Print the data that follows word for word, leaving out any picture.

(Records from a dataset)
Content starts
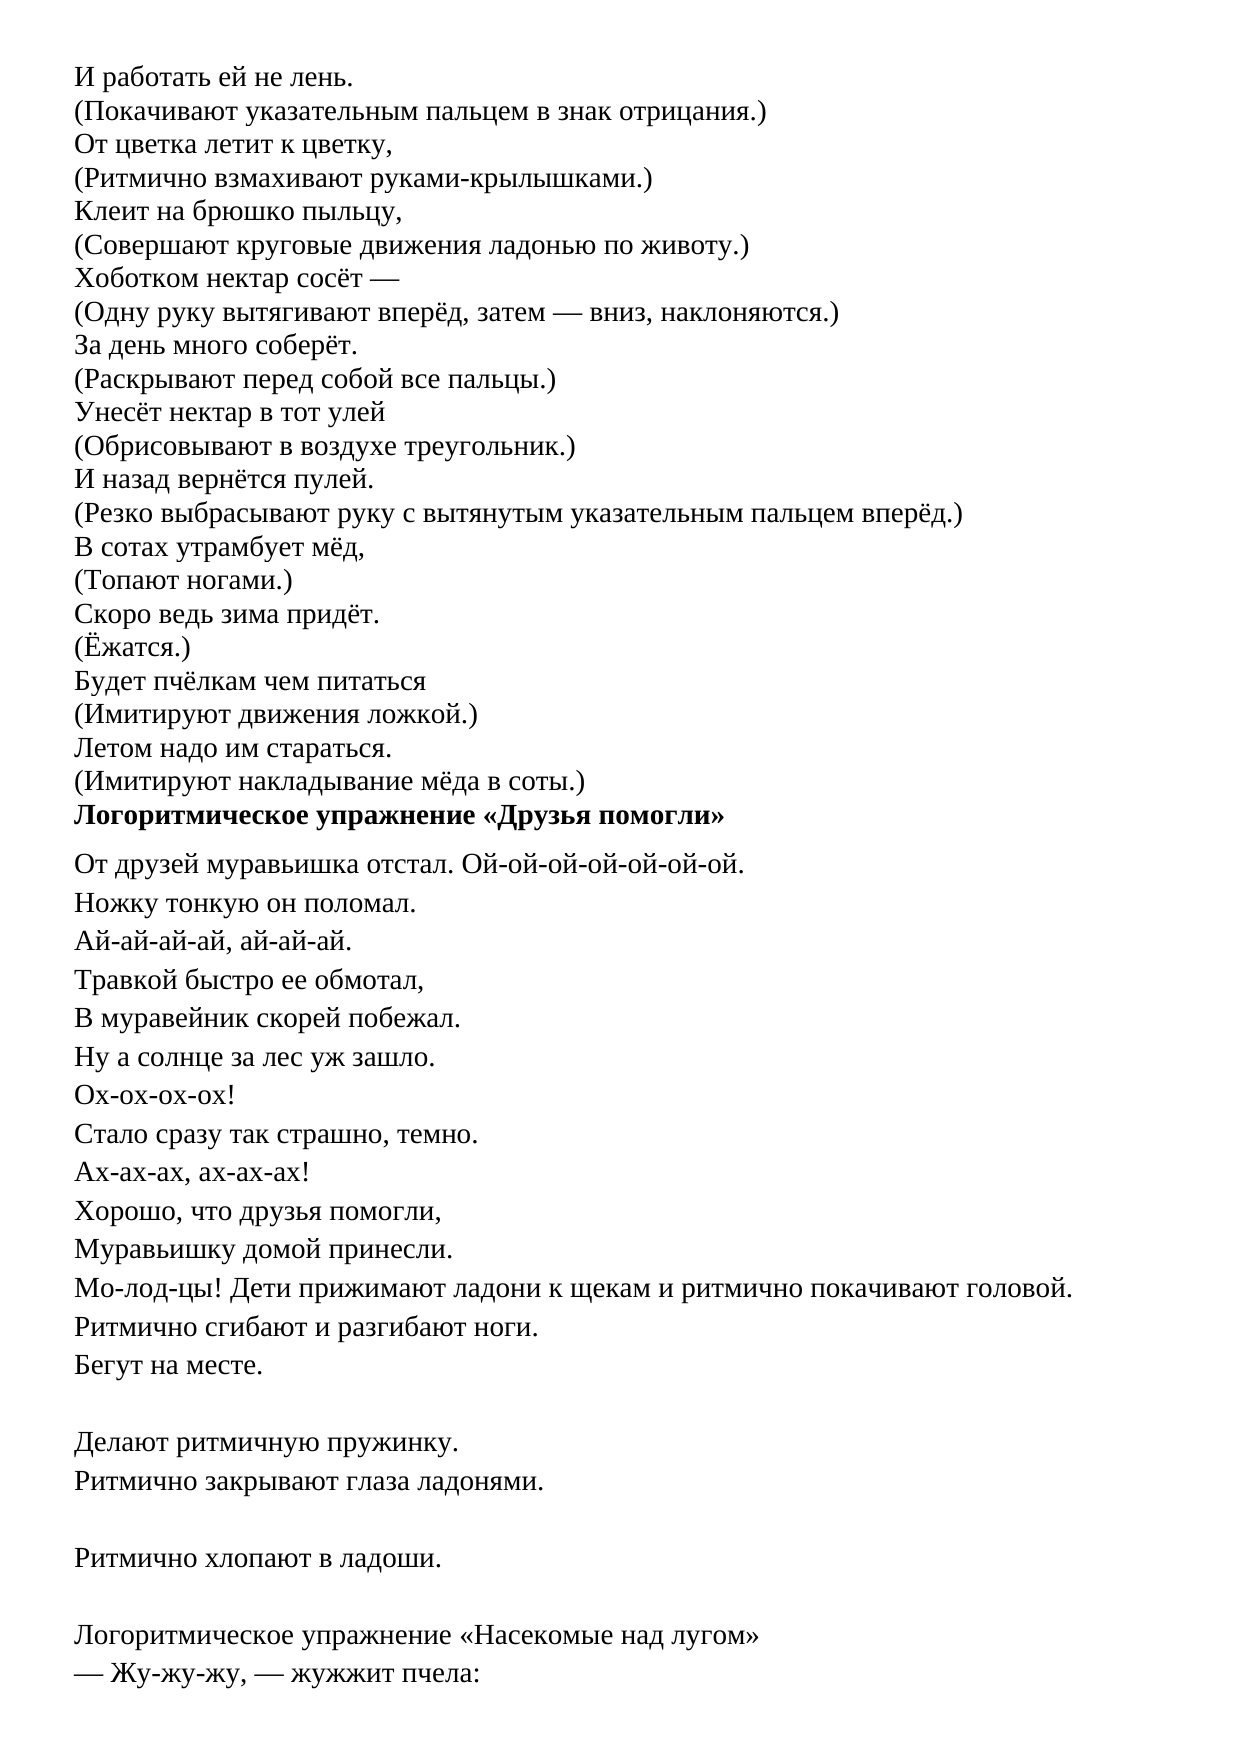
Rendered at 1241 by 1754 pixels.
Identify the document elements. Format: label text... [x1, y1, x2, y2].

text Логоритмическое упражнение «Друзья помогли» [74, 797, 1167, 831]
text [74, 59, 1167, 797]
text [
Content ends
Output for this task:
Rendered at 1241 by 1754 pixels.
Identify the document elements. Format: label text... [x1, y1, x2, y2].

text Логоритмическое упражнение «Друзья помогли» [74, 797, 1167, 831]
text [74, 59, 1167, 797]
text [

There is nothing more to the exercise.